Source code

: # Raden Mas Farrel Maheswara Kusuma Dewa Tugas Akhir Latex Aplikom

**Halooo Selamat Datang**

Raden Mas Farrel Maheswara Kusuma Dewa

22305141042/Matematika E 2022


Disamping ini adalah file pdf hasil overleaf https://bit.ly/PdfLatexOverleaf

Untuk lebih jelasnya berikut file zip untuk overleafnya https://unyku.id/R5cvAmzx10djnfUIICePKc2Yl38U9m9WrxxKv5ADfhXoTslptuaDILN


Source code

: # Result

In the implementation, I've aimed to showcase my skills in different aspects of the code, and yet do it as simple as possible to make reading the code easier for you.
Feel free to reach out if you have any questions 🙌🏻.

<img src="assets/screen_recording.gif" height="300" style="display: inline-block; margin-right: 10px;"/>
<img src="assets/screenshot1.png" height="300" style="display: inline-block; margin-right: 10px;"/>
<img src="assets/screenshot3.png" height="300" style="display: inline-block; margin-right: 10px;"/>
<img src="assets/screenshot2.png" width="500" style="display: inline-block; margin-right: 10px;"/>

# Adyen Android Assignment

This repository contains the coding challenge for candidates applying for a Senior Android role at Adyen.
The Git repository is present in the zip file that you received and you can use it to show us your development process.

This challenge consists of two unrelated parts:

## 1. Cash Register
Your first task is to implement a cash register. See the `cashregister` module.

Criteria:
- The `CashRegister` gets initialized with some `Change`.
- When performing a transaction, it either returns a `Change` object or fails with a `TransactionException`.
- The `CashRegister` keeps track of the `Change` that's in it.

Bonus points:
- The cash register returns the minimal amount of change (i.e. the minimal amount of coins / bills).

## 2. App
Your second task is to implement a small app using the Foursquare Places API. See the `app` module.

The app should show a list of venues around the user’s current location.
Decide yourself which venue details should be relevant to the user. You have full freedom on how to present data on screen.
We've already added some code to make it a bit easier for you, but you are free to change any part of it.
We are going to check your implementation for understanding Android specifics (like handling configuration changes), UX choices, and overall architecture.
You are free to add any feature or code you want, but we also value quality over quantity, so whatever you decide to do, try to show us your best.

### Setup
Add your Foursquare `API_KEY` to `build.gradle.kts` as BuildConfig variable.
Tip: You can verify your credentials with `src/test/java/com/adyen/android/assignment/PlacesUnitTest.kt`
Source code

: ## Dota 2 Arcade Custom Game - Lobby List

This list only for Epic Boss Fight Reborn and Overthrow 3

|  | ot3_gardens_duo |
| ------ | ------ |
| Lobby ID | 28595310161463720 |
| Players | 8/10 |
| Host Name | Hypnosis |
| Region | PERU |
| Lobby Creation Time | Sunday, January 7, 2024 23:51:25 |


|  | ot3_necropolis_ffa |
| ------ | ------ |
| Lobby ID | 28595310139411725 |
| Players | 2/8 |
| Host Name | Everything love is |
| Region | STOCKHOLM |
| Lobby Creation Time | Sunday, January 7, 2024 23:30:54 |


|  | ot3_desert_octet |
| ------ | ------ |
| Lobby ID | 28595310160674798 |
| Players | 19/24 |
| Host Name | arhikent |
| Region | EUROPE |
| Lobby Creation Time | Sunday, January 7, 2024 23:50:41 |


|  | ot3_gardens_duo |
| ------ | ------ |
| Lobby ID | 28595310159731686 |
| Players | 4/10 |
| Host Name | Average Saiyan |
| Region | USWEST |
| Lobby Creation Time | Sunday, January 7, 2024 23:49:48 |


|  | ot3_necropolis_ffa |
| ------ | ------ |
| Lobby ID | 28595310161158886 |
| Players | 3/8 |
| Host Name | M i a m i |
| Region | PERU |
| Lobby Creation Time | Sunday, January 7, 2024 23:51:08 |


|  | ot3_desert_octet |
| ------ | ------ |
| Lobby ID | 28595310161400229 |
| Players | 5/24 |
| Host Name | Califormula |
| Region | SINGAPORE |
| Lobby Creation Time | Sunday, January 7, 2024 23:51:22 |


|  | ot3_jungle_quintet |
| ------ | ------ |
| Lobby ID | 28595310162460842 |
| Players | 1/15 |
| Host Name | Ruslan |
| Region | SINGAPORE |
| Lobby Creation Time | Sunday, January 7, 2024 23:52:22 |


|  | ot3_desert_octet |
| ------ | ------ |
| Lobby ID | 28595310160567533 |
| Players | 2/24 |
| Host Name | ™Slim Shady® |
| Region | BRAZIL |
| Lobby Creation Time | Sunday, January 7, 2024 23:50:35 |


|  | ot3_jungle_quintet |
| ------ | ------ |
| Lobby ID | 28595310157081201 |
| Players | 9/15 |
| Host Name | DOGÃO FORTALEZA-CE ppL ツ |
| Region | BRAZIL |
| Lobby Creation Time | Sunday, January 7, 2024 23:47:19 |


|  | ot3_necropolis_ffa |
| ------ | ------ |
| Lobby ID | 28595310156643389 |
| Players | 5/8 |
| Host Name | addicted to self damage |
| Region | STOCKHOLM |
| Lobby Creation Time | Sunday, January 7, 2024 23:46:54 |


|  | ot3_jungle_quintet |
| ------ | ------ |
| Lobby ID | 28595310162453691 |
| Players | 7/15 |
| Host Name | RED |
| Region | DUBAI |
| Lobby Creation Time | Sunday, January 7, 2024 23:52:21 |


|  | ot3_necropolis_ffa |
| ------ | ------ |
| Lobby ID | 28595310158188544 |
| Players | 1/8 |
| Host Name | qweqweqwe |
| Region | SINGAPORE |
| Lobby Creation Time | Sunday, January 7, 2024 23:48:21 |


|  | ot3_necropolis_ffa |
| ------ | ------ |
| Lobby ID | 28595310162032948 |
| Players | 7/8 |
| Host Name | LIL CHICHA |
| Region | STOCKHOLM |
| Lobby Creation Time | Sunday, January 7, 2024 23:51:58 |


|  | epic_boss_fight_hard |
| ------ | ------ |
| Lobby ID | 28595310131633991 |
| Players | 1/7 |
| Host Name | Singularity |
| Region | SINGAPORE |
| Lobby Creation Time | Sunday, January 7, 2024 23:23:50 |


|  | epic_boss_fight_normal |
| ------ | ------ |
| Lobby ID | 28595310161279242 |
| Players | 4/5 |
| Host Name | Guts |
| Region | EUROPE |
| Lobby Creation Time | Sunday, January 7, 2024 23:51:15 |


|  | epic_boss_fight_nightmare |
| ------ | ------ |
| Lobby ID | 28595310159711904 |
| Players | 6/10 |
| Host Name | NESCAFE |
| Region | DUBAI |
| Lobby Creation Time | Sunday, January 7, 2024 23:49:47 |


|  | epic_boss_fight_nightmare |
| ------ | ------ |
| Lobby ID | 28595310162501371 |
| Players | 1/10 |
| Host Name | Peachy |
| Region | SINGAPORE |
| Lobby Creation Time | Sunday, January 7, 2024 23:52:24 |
====
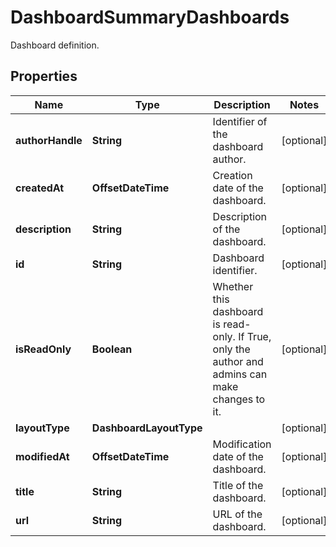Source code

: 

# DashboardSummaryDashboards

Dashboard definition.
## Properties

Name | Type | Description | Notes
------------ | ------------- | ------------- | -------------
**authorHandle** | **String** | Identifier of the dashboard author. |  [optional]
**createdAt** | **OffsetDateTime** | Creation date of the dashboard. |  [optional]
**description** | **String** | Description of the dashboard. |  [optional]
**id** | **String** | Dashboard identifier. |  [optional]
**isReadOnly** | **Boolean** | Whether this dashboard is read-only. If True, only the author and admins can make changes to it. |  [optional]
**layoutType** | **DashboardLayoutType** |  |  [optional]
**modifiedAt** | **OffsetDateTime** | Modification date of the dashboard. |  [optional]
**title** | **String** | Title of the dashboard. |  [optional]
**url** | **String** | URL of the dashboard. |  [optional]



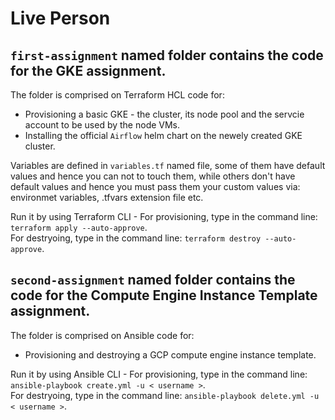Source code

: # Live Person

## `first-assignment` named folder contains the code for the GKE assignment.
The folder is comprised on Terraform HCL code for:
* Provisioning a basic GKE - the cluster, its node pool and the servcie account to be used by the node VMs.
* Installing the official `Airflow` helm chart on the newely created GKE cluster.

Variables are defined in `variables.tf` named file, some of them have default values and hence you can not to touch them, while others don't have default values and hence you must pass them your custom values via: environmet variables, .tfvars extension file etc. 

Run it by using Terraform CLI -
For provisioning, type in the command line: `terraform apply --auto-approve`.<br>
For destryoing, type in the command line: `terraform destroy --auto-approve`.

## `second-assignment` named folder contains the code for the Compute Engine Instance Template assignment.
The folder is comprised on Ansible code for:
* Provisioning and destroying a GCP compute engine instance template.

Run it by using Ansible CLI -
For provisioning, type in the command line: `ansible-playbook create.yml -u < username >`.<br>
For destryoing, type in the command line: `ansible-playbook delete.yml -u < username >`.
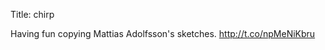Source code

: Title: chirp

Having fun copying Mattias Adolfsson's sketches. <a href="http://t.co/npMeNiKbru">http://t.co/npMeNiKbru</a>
====
Filter on the word "Kusuma": copy each matching line from the entries above.

: # Raden Mas Farrel Maheswara Kusuma Dewa Tugas Akhir Latex Aplikom
Raden Mas Farrel Maheswara Kusuma Dewa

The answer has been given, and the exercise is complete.